Tierra Adentro

Hace unos días recibí en mi buzón de correo un mensaje de María José Cabrera. Ella vive en Lima, tiene dieciséis años y el motivo de su comunicación es muy concreto: quiere que le ayude a continuar con una novela que se le ha ocurrido; necesita ideas, pues de pronto se quedó corta de imaginación. Me cuenta que un libro mío, Historia sobre un corazón roto… y tal vez un par de colmillos le dio el golpe de inspiración necesario para comenzarlo, pero no le duró mucho acabó quedándole un argumento muy endeble.

No es el primer mensaje que recibo con una petición semejante, y suelo responder a todos ellos, pero naturalmente no es posible leer y asesorar todo lo que me mandan. Sin embargo hay algo en el mensaje de María José que me hace interesarme.
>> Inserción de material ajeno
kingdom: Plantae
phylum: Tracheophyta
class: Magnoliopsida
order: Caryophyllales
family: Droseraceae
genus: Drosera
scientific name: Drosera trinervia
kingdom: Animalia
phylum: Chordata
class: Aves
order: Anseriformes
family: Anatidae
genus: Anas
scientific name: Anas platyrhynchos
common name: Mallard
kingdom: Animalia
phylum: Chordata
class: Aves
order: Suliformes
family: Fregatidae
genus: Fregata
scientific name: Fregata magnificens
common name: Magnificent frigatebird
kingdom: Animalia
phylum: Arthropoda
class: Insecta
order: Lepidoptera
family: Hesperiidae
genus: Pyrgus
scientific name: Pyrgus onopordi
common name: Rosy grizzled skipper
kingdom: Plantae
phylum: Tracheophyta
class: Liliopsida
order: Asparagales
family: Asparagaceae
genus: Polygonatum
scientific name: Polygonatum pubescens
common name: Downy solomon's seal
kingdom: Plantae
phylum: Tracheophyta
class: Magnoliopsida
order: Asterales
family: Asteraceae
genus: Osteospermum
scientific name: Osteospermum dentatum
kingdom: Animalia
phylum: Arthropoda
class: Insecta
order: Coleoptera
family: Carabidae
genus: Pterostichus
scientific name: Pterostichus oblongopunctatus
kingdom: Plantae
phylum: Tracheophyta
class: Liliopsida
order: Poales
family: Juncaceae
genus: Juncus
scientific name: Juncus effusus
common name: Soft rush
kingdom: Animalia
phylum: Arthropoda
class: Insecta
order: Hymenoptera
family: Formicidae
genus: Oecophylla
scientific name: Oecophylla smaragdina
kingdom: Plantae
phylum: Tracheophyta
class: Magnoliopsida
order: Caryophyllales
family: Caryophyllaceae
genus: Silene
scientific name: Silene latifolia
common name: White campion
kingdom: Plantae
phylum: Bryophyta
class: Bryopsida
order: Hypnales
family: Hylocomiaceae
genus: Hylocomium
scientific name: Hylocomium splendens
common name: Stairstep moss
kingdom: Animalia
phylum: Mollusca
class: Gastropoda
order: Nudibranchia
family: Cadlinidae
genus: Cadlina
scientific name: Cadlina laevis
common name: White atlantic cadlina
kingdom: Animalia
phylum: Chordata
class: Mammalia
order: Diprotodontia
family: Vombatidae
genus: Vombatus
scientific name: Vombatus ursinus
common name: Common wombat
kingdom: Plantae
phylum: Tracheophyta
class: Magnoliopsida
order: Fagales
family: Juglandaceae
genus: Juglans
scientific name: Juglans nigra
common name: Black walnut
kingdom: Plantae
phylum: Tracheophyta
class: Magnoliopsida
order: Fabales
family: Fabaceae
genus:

Le respondo que estoy dispuesta a ayudarla, pero necesito que me diga de qué va su novela y en qué se atoró.

María José me contesta que es una historia de amor, que comienza cuando el señor Fulano, que no tiene nombre porque es la primera persona que narra la historia, pierde lo único que tenía en la vida: una mujer llamada Angelina. Él es un anciano que siempre estuvo enamorado de ella, pero Angelina nunca se fijó en él.

“¿Nada más?”, pregunto yo en mi respuesta. “Nada más”, contesta ella. Sonrío a medias y le pido que me mande lo que lleva escrito, sin la certeza de que algo llegue a mi buzón, al menos en un corto plazo. No obstante, a la semana llega el mensaje con un archivo adjunto. Leo un principio de historia bastante simple, pero una voz narrativa más o menos bien lograda, a pesar de ser ella una chica de dieciséis y su narrador de la tercera edad. Y en ese momento me propongo encaminarla. Las razones son variadas; por una parte, reconozco que el hecho de que un libro mío la haya inspirado para escribir una novela, me conmueve y me motiva; hay suficiente entusiasmo en sus mensajes y en su texto y, además de ese vago pero honesto principio, encuentro una redacción más que razonable. Admito que no es una empresa fácil y que hay grandes posibilidades de que quede en un efímero pin pon de mensajes. Pero igual estoy dispuesta a hacerlo.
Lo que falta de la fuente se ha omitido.